Frühere Kardinäle belastet
Das Sondergutachten belastet auch die früheren Kölner Kardinäle Joseph Höffner und Joachim Meisner. Ein kirchenrechtliches Verfahren gegen den erneut straffällig gewordenen Geistlichen A. habe Höffner „pflichtwidrig unterlassen“, heißt es darin laut „katholisch.de“. Auch sein Nachfolger Meisner habe um die Taten des Pfarrers gewusst, aber „pflichtwidrig sowohl auf jegliche Sanktionierung (...) kirchlicherseits als auch auf Maßnahmen zum Schutz gefährdeter Kinder und Jugendlicher verzichtet“.
Während Kardinal Woelki das Gutachten von Westpfahl, Spilker, Wastl zurückhält, hat das Bistum Aachen vor wenigen Tagen das für Aachen in Auftrag gegebene Gutachten dieser Kanzlei auf der Website
https://westpfahl-spilker.de
für jedermann zum Download bereitgestellt.
Bischof Dieser fordert ein Zeichen der Reue
Darin wird dem Bistum Aachen bescheinigt, das Verhalten der Bistumsleitung sei „häufig von einer kaum noch nachvollziehbaren Zuwendung zu den Tätern geprägt“. Weiter heißt es: „Bis zum Jahr 2010 sind den Akten nahezu keinerlei Bemühungen des Bistums zu entnehmen, auf die Opfer aktiv seelsorgerisch zuzugehen.“ Frühere Verantwortliche werden namentlich benannt.
Aachens Bischof Helmut Dieser fordert jetzt von seinem Amtsvorgänger Heinrich Mussinghoff und dessen ehemaligem Generalvikar Manfred von Holtum ein Zeichen der Reue. Bei einer digitalen Pressekonferenz kündigte Bischof Dieser einen Perspektivwechsel an. Man dürfe sich den Tätern nicht länger enger verbunden fühlen als den Opfern. Eine unabhängige Kommission zur weiteren Aufarbeitung und ein Opferbeirat sollen gegründet werden. Zur Finanzierung sollen betroffene Bischöfe und Priester freiwillige Zahlungen machen.
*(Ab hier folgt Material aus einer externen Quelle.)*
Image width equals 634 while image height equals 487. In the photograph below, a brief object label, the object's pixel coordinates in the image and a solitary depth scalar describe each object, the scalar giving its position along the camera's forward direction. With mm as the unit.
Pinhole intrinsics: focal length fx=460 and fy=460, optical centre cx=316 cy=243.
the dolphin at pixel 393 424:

Täter mehr im Blick als Opfer
ZdK-Präsident Prof. Dr. Thomas Sternberg forderte gestern mehr Transparenz in der Missbrauchsaufklärung: „Haben die Verantwortlichen wirklich verstanden, was sexueller und geistlicher Missbrauch bedeuten? Bis in die Gegenwart scheinen die Täter und die Institution mehr im Blick zu sein als die Opfer. Die Tatsache, dass die katholische Kirche als System Mitverantwortung und Schuld der Täter trägt, drängt auf Neuordnungen auf vielen Ebene und in zahlreichen Handlungsfeldern“, schrieb Sternberg auf Facebook.
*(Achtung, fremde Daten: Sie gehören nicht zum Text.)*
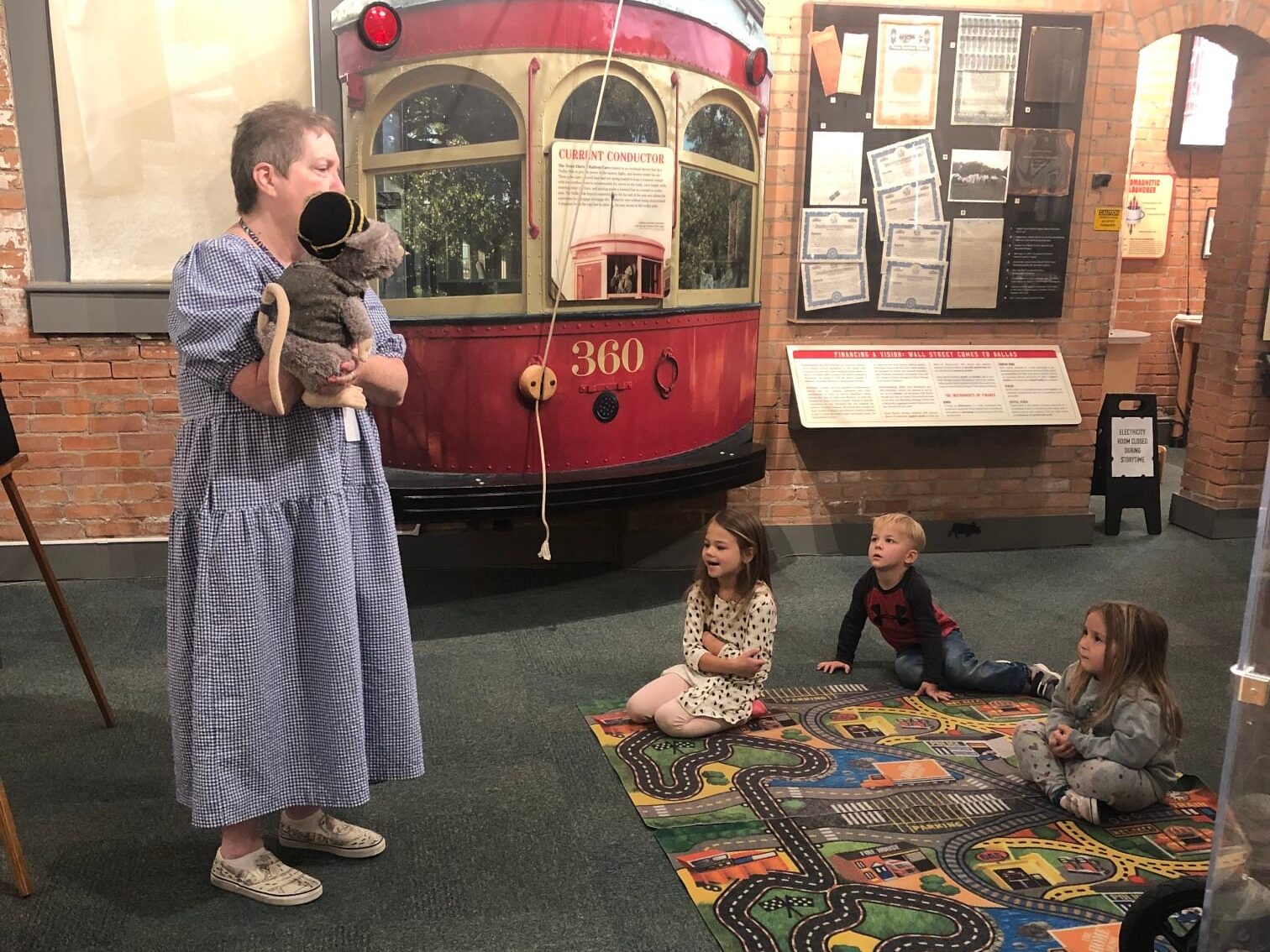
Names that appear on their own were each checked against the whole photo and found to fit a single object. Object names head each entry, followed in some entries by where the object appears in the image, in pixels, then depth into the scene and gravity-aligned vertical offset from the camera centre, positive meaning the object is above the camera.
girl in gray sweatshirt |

„Die Verantwortlichen für Vertuschung von Missbrauch, Täterschutz und mangelnder Opferfürsorge müssen sich dem stellen, was sie getan oder unterlassen haben“, erklärt dazu auch die Gesellschaft Katholischer Publizisten (GKP) „Geduld und Vertrauen sind aufgebraucht“, mahnt die GKP. Die Öffentlichkeit habe ein Recht „auf die ganze Wahrheit“.